## Work instruction
Once you find the line with "18: (196, 380, 16.63)" in the data that follows, repeat it and every line after it exactly, through the line with "42: (442, 345, 39.64)".

(Saved data entries)
↓
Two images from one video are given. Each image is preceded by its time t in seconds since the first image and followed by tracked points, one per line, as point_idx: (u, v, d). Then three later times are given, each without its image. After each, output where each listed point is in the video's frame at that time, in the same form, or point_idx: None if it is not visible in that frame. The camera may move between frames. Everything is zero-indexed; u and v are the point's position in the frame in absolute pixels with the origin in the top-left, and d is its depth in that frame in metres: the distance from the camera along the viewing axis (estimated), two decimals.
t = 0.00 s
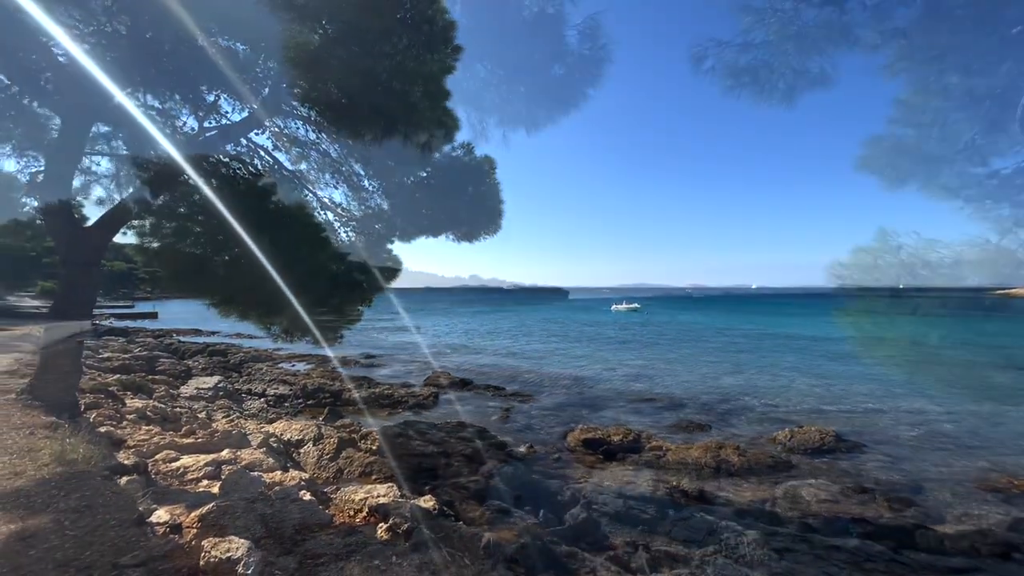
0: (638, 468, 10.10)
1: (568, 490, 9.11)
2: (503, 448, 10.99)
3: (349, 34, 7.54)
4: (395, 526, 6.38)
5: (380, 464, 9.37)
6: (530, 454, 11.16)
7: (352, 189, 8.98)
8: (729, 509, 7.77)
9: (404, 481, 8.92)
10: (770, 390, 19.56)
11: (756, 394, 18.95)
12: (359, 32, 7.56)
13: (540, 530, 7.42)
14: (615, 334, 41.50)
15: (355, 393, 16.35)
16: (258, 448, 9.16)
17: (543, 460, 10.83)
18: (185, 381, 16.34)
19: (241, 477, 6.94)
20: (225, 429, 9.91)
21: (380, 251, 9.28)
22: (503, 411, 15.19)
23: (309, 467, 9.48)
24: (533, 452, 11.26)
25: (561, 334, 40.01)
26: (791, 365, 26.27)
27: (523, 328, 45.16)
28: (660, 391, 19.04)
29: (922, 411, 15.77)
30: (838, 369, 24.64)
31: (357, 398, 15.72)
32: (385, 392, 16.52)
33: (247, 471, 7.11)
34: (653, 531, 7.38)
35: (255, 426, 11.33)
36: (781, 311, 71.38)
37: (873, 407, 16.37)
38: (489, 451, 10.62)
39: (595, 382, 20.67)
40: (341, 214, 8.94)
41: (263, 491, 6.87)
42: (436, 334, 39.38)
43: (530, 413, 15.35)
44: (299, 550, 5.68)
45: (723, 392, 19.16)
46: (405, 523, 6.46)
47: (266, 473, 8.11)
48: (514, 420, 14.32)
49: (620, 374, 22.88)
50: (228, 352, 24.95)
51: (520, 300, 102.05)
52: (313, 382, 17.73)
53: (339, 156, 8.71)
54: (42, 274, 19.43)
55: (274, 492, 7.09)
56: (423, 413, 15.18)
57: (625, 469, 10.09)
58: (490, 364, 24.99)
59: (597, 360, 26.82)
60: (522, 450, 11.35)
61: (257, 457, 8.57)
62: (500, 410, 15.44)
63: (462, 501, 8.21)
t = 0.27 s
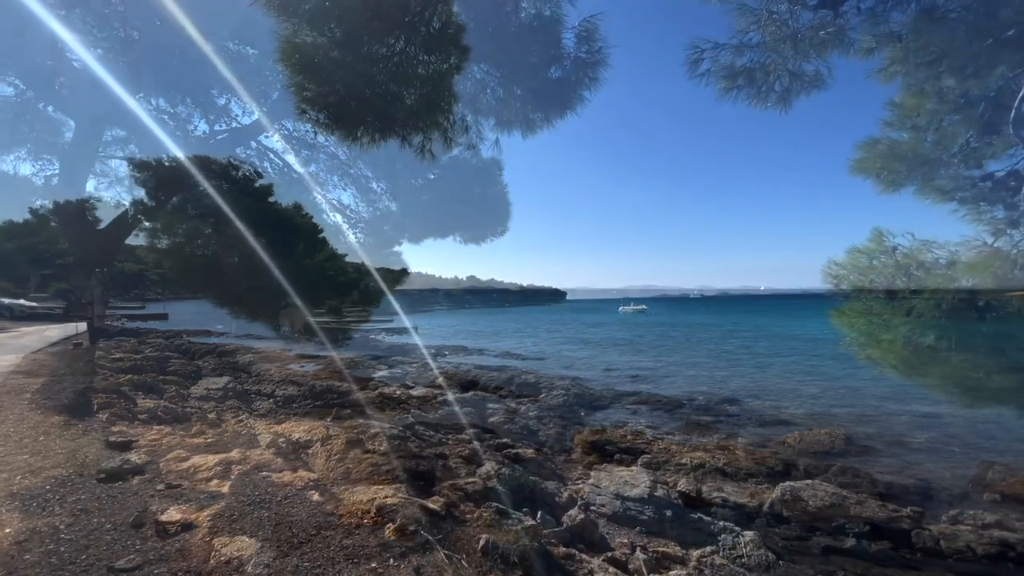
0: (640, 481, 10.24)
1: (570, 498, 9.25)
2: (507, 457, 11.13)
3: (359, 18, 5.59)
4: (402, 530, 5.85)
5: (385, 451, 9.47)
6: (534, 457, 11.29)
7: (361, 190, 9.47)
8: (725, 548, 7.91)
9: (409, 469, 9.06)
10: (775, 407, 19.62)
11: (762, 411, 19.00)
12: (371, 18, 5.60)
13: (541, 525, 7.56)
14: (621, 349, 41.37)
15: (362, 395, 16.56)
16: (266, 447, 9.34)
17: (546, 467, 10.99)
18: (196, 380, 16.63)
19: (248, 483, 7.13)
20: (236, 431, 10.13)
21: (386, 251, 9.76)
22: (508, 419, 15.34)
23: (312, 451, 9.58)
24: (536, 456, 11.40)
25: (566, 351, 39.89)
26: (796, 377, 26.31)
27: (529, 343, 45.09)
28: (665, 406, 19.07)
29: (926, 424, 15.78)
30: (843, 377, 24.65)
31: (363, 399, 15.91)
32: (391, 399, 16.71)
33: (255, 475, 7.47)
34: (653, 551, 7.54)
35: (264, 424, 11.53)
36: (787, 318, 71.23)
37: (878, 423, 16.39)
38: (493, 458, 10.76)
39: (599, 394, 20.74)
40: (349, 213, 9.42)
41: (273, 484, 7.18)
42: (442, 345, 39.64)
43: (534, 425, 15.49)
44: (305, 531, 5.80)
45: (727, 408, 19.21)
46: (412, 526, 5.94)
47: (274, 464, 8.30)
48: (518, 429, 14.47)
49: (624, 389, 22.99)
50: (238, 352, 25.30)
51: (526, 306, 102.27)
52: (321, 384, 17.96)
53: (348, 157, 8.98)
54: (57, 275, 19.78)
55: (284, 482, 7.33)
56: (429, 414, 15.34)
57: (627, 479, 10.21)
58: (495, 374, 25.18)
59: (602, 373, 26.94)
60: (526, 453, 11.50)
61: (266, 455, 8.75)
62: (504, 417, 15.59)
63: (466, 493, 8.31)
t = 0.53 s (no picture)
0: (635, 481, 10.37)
1: (567, 500, 9.34)
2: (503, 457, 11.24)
3: (343, 27, 4.48)
4: (401, 534, 5.88)
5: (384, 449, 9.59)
6: (530, 460, 11.42)
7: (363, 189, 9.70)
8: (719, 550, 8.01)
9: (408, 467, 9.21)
10: (769, 408, 19.84)
11: (756, 411, 19.21)
12: (356, 23, 4.48)
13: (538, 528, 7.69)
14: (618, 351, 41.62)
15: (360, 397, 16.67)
16: (267, 447, 9.42)
17: (541, 470, 11.10)
18: (195, 380, 16.71)
19: (242, 487, 7.13)
20: (234, 435, 10.12)
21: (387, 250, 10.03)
22: (505, 420, 15.47)
23: (312, 446, 9.67)
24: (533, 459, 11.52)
25: (564, 353, 40.10)
26: (790, 379, 26.61)
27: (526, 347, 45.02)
28: (662, 408, 19.12)
29: (917, 428, 16.01)
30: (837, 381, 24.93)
31: (362, 401, 16.02)
32: (389, 400, 16.82)
33: (252, 479, 7.50)
34: (650, 553, 7.57)
35: (264, 424, 11.62)
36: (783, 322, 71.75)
37: (870, 426, 16.63)
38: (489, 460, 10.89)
39: (596, 398, 20.78)
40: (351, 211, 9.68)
41: (270, 489, 7.16)
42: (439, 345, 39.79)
43: (531, 424, 15.64)
44: (302, 536, 5.79)
45: (722, 407, 19.42)
46: (411, 531, 5.98)
47: (274, 466, 8.36)
48: (515, 430, 14.61)
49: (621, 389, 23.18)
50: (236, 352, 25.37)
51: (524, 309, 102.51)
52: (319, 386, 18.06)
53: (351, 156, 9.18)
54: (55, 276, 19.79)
55: (282, 486, 7.33)
56: (427, 416, 15.48)
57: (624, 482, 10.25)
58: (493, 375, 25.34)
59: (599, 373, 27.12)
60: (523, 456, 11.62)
61: (266, 456, 8.83)
62: (502, 419, 15.72)
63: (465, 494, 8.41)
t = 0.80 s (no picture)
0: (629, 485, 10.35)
1: (562, 505, 9.35)
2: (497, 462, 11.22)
3: (339, 38, 4.50)
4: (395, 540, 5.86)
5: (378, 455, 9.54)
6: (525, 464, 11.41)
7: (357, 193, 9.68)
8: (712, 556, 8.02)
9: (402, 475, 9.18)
10: (763, 411, 19.93)
11: (749, 414, 19.29)
12: (351, 34, 4.50)
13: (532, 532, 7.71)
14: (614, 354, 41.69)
15: (355, 402, 16.63)
16: (260, 454, 9.38)
17: (537, 474, 11.11)
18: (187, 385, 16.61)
19: (235, 495, 7.10)
20: (228, 442, 10.07)
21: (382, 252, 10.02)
22: (500, 424, 15.47)
23: (307, 452, 9.64)
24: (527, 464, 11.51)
25: (560, 357, 40.12)
26: (784, 381, 26.76)
27: (521, 350, 45.05)
28: (657, 412, 19.17)
29: (909, 432, 16.13)
30: (830, 385, 25.09)
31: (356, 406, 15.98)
32: (384, 405, 16.78)
33: (245, 487, 7.45)
34: (645, 558, 7.59)
35: (257, 430, 11.57)
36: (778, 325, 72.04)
37: (862, 429, 16.75)
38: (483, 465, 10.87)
39: (592, 401, 20.80)
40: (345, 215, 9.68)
41: (264, 497, 7.13)
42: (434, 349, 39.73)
43: (526, 428, 15.65)
44: (296, 544, 5.76)
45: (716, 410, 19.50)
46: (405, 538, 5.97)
47: (267, 473, 8.30)
48: (510, 435, 14.61)
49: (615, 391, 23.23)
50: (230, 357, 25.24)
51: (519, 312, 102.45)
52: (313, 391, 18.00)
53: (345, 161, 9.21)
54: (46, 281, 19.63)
55: (277, 493, 7.29)
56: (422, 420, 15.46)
57: (620, 485, 10.25)
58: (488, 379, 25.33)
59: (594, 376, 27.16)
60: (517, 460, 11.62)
61: (259, 463, 8.79)
62: (497, 423, 15.72)
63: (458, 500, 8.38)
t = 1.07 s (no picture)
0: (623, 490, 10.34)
1: (556, 511, 9.32)
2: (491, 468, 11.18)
3: (332, 49, 4.51)
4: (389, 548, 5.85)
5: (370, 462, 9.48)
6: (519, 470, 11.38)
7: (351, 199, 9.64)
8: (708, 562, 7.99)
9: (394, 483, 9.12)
10: (756, 415, 20.01)
11: (743, 417, 19.37)
12: (344, 45, 4.52)
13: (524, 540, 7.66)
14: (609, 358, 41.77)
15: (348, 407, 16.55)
16: (252, 461, 9.31)
17: (530, 480, 11.08)
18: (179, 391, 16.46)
19: (227, 503, 7.04)
20: (219, 449, 9.98)
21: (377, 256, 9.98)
22: (494, 429, 15.44)
23: (299, 459, 9.56)
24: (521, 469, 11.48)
25: (555, 361, 40.11)
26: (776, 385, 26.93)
27: (516, 354, 45.01)
28: (651, 416, 19.20)
29: (900, 436, 16.26)
30: (823, 389, 25.25)
31: (350, 412, 15.90)
32: (378, 410, 16.71)
33: (236, 495, 7.39)
34: (639, 564, 7.59)
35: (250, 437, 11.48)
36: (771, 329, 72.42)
37: (853, 433, 16.87)
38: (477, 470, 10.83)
39: (586, 405, 20.81)
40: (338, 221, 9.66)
41: (255, 506, 7.06)
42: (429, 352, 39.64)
43: (520, 433, 15.63)
44: (287, 553, 5.72)
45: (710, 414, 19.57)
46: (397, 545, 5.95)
47: (258, 481, 8.23)
48: (504, 440, 14.59)
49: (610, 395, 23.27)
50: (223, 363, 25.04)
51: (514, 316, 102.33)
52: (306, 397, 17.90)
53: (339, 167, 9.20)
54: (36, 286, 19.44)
55: (268, 502, 7.23)
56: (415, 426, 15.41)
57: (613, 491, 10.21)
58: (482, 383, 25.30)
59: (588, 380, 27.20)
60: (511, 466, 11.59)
61: (251, 471, 8.71)
62: (491, 428, 15.70)
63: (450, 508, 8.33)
↑
## Solution to this exercise
18: (196, 380, 16.63)
19: (248, 483, 7.13)
20: (236, 431, 10.13)
21: (386, 251, 9.76)
22: (508, 419, 15.34)
23: (312, 451, 9.58)
24: (536, 456, 11.40)
25: (566, 351, 39.89)
26: (796, 377, 26.31)
27: (529, 343, 45.09)
28: (665, 406, 19.07)
29: (926, 424, 15.78)
30: (843, 377, 24.65)
31: (363, 399, 15.91)
32: (391, 399, 16.71)
33: (255, 475, 7.47)
34: (653, 551, 7.54)
35: (264, 424, 11.53)
36: (787, 318, 71.23)
37: (878, 423, 16.39)
38: (493, 458, 10.76)
39: (599, 394, 20.74)
40: (349, 213, 9.42)
41: (273, 484, 7.18)
42: (442, 345, 39.64)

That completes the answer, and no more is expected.